The six-person cell targeted journalists and a Kazakh former politician, and plotted to kidnap and honeytrap targets, tracking them in an almost three-year operation across several European cities.
It was "industrial-scale espionage on behalf of Russia", Metropolitan police counter-terrorism Chief Commander Dominic Murphy said in March.
"This is one of the largest and most complex examples of a group working for a foreign state" ever uncovered in the UK, Murphy added.
Ringleader Orlin Roussev, 47, along with his second-in-command Bizer Dzhambazov, 43, and Ivan Stoyanov, 32, had pleaded guilty to spying.
London-based Katrin Ivanova, 33, Vanya Gaberova, 30, and Tihomir Ivanchev, 39, were convicted in March after a trial lasting more than three months at the Old Bailey court.
The espionage took place between August 2020 and February 2023, the court heard.
- Working for GRU -
They spied on people and places "that were of interest to the Russian state", setting up operations in the UK as well as Austria, Spain, Germany and Montenegro, according to the Crown Prosecution Service (CPS).
Ivanova was also found guilty on charges of possessing false identity documents with improper intention.
They dubbed themselves "The Minions" after the cartoon yellow characters in the film "Despicable Me" who work for the dastardly Gru. The six also worked for the GRU, the acronym for the Russian military intelligence service.

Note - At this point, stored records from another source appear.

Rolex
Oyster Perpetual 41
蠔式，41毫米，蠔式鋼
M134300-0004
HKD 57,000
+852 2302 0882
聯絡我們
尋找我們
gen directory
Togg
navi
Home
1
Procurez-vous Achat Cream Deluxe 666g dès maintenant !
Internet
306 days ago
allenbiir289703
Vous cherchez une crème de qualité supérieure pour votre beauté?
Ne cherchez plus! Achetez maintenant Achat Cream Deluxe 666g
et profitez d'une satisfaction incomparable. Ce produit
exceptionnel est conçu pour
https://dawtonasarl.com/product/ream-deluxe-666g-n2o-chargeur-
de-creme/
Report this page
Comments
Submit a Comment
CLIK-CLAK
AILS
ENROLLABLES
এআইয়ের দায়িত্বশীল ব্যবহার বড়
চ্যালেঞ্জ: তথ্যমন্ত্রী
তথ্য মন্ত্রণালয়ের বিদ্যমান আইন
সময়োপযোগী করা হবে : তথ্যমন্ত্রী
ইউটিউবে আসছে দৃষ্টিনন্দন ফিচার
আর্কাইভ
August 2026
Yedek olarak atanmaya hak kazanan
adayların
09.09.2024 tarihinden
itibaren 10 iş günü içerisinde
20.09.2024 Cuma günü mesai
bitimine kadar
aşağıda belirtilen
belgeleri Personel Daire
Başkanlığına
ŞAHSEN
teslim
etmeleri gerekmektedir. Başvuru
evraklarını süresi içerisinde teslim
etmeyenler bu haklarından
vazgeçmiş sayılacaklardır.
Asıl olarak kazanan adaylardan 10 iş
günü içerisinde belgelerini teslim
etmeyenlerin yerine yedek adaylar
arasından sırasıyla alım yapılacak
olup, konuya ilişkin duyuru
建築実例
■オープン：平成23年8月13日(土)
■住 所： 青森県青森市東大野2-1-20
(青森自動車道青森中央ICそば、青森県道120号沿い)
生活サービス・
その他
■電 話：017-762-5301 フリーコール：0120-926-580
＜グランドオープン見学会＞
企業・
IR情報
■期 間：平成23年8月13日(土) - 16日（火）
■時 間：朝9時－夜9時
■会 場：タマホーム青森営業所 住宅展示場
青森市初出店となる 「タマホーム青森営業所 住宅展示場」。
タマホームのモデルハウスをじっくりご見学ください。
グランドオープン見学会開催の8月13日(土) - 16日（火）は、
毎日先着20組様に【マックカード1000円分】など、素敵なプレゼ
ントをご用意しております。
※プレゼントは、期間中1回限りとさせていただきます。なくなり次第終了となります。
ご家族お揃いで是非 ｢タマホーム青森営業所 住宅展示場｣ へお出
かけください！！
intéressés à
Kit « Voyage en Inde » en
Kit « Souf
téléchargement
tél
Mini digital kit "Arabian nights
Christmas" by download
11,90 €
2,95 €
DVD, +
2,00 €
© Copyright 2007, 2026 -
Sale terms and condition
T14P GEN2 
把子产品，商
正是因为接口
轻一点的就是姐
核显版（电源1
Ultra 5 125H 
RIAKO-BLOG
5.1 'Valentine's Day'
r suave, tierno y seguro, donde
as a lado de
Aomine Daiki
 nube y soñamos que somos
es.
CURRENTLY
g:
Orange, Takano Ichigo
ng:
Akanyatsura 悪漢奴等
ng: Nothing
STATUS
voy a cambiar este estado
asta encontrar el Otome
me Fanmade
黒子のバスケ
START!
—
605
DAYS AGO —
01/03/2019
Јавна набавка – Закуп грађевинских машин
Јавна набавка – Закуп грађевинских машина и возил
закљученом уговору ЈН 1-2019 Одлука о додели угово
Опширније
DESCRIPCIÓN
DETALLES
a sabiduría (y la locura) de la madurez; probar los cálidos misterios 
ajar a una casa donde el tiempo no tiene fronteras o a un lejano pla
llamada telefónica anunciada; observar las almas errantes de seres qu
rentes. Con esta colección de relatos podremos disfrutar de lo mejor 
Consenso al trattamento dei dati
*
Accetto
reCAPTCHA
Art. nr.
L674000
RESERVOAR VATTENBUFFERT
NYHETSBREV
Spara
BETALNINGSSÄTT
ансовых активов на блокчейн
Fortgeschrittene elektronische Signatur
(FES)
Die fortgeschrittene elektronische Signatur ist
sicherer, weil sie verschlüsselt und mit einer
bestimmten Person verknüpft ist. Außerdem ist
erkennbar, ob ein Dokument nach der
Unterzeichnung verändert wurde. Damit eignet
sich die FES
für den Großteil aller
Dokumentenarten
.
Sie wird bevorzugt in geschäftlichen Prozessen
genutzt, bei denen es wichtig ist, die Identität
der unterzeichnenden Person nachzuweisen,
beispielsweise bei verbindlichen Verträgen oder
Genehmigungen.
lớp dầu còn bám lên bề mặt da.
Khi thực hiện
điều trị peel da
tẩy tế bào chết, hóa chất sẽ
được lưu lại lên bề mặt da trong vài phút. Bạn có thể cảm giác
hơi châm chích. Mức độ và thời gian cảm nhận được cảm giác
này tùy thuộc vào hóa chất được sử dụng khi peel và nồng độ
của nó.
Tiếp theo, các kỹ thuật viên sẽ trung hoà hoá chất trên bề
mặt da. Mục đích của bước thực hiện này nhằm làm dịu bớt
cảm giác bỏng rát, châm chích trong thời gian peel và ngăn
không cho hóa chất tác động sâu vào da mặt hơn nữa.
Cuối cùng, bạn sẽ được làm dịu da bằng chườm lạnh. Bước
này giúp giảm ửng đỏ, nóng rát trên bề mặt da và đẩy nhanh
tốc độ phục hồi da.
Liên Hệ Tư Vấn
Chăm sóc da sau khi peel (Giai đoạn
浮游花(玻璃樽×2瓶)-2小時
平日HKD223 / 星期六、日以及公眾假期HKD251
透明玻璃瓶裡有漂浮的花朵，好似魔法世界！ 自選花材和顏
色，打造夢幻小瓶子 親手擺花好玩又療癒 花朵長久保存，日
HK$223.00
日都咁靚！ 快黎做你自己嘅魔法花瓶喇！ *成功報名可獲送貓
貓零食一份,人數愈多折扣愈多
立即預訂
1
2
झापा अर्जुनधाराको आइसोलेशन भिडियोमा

UK police were able to retrace six of their operations thanks to more than 100,000 messages found on Roussev's Telegram account, which led police to his seaside home in the eastern town of Great Yarmouth.
Roussev received his instructions from Jan Marsalek, an Austrian fugitive who reportedly fled to Russia in 2020 after becoming wanted for fraud in Germany.
Marsalek, the former chief operating officer of payments firm Wirecard, was acting as a proxy for Russian intelligence services, according to the CPS.
Another operation targeted investigative journalist Christo Grozev, from the Bellingcat website, who uncovered Russian links to the 2018 Novichok chemical weapon attack in the English town of Salisbury and the downing of a Malaysia Airlines aeroplane four years earlier.
The group had planned "disruptive activity" at the Kazakh embassy in 2022, discussing a plan to spray the building with fake pig's blood.
It also carried out surveillance on a US military base in Germany the same year.
"They compiled detailed reports on their targets and were paid significant sums of money for their work," the CPS said.
- Like a 'spy novel' -
Roussev received more than 200,000 euros ($227,000) for his activities.
After the gang was busted in February 2023, police found huge amounts of spyware equipment in his home, including cameras and microphones hidden in ties, a stone, even a cuddly toy and a fizzy drinks bottle.
"Really sophisticated devices -- the sort of thing you would really expect to see in a spy novel -- were found here, in Great Yarmouth and London," said Murphy.
He added that the group had posed a threat to national security and to individuals.
Journalist and UK-based dissident Roman Dobrokhotov, and former Kazakh politician Bergey Ryskaliev, who won refugee status in Britain, were also among their targets.
The group also kept the US military base Patch Barracks in Stuttgart, Germany, under surveillance, believing that Ukrainian soldiers were being trained there in using the Patriot air defence system.
Ties between Britain and Russia have been strained since Moscow's February 2022 invasion of Ukraine.
British security minister Dan Jarvis warned that the convictions should "send a clear warning to those who wish to do the UK harm".